The words were loud in the empty house, my family out for the evening. It was just as well. I didn’t want anybody around at that moment.

I hung up the phone and went into the kitchen. I opened the cupboard and took out my silver martini shaker and a martini glass. I filled the shaker with crushed ice and I poured in Russian vodka and silently counted to myself as I watched the stream of clear liquid saturate the ice. One thousand one, one thousand two, one thousand three, one thousand four, one thousand five, one thousand six.

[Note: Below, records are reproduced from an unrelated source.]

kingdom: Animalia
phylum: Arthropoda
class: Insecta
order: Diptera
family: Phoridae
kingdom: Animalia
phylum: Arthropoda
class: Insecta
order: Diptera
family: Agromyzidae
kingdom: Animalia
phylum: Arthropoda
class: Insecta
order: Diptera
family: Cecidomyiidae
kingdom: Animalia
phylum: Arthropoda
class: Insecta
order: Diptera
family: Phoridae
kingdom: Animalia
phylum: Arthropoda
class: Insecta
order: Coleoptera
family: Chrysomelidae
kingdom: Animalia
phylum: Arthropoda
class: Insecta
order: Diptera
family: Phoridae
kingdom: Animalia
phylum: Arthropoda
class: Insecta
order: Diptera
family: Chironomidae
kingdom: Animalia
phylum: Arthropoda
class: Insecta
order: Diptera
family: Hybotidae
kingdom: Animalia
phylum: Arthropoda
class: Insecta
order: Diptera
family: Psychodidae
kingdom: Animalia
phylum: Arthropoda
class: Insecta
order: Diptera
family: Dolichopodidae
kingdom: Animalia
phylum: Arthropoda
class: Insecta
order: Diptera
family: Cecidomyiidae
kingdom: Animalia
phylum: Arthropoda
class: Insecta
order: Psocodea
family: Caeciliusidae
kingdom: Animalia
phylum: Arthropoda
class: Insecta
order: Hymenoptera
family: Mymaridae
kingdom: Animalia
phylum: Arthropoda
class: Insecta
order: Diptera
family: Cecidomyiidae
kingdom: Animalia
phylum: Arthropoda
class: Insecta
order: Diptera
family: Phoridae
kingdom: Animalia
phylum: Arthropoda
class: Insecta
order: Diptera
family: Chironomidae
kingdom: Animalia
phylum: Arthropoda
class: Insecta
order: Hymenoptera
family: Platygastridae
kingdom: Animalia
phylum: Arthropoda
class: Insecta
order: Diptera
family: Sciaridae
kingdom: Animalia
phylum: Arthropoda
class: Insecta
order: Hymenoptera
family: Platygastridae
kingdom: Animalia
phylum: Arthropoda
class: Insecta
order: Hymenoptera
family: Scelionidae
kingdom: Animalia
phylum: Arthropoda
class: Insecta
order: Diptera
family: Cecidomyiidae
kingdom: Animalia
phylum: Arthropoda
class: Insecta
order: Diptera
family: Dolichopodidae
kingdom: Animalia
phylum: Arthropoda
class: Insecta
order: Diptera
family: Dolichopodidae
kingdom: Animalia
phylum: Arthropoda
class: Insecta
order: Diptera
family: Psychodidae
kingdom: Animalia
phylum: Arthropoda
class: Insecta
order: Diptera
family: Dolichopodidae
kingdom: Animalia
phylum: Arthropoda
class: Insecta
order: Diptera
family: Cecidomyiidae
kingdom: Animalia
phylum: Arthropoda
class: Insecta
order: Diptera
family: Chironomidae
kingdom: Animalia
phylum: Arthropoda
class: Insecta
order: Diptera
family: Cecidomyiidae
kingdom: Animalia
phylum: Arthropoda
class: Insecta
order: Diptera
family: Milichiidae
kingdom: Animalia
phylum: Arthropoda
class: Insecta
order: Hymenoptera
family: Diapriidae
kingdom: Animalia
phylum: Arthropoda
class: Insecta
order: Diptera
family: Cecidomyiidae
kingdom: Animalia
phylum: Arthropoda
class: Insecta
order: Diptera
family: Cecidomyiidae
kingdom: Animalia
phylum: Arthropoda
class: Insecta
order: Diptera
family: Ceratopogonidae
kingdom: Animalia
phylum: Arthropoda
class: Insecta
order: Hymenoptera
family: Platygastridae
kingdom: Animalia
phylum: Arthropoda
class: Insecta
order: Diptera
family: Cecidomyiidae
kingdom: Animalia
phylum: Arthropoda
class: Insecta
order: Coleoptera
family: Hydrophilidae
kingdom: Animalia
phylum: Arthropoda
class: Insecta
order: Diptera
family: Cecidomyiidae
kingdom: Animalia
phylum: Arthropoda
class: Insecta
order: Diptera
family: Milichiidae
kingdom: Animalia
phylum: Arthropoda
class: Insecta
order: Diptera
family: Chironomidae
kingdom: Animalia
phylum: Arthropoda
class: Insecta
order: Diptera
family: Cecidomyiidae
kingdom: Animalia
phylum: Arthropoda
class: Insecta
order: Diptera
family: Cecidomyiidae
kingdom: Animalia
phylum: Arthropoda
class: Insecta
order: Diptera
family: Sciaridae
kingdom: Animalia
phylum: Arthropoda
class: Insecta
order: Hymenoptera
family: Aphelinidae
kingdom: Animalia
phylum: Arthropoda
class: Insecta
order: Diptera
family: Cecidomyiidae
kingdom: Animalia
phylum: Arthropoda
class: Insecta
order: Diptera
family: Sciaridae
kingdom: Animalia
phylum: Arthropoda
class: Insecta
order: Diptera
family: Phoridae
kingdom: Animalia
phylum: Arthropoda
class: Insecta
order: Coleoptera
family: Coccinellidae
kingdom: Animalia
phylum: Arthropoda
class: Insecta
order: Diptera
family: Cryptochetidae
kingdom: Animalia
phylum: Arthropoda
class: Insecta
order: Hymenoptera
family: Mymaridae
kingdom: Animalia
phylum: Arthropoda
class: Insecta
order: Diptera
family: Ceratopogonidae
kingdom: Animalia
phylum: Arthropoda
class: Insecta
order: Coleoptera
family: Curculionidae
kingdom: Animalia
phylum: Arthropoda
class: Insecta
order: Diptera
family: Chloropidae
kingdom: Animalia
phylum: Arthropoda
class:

I sat the bottle on the counter. What the hell? I picked the bottle up again. One thousand seven, one thousand eight, one thousand nine.

I poured in vermouth. Just a drop. I like my martinis dry. Like James Bond. That’s not black, is it?

I shook it up, poured the elixir into the martini glass, and dropped in a lemon peel. I grabbed the drink and went into the living room where I kept my big oak humidor. I took out a Cohiba Churchill. Cuban. I’d snuck it into the country from Mexico after my last vacation. (If customs should ask you, I never wrote this part.) I snipped the end of the cigar with my shiny V cutter and I lit it.

I took the drink and the cigar and went out into the garage. I closed all of the doors. I put the top down on my sportscar and I climbed in. I started the motor. I put in a CD of my favorite album from high school—Rick Springfield’s Success Hasn’t Spoiled Me Yet. (Definitely not black.) I listened to the melancholic song he sings about losing his father suddenly. I felt his longing as he ponders the hereafter and takes comfort in the fact that his daddy now knows the great unknown. The great unknown. Mom knows it, too. Soon, so would I.

I downed the martini and threw the empty glass on the passenger seat. I took a drag from the cigar. The smoke was smooth. Cool.

I gently placed the cigar in the ashtray, leaned back, closed my eyes, listened to the motor idle, and I breathed. It was Tuesday. I was born on a Tuesday, too.